Unsung Heroes tells the story of local musicians, playing in big bands and small ensembles at small New Haven clubs like Lillian’s Paradise, The Playback, The Musicians Club, The Democratic Club, the Golden Gate and the fondly remembered Monterey, a famous nightspot located on Dixwell Avenue. The importance of New Haven as a stop on the jazz circuit allowed those local musicians to perform with the likes of Duke Ellington, Billie Holiday, Charlie Parker, John Coltrane, Nat King Cole, Sarah Vaughan and others. Ella Fitzgerald herself gave a private jam session at the Monterey on a stop off between Boston and New York.

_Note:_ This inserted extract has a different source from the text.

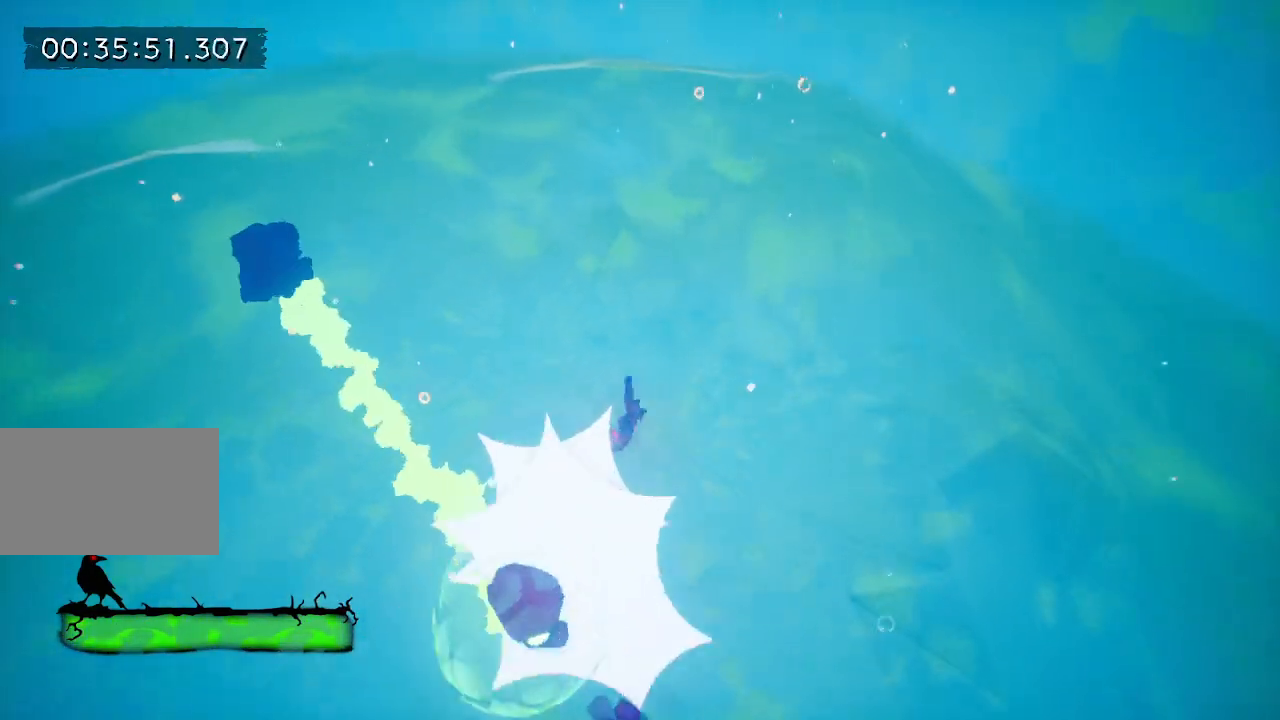
{"keys": ["d"], "events": [[217, "d", "down"], [267, "w", "up"]]}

After the screening, participants in the city’s golden age of jazz in New Haven, will get together for fascinating conversation, telling tales of an age when iconic performers graced the city’s stages. The conversation will feature musician Jesse Hameen; jazz vocalist Lucille Little Mapp; Doug Morrill, president of Jazz Haven; and Delores Greenlee, the daughter of the owner of the famed Monterey, Allen Williams, a bartender at the club, among others. Director Rebecca Abbott, a Quinnipiac University professor and director of the film, will also be on hand for the talkback.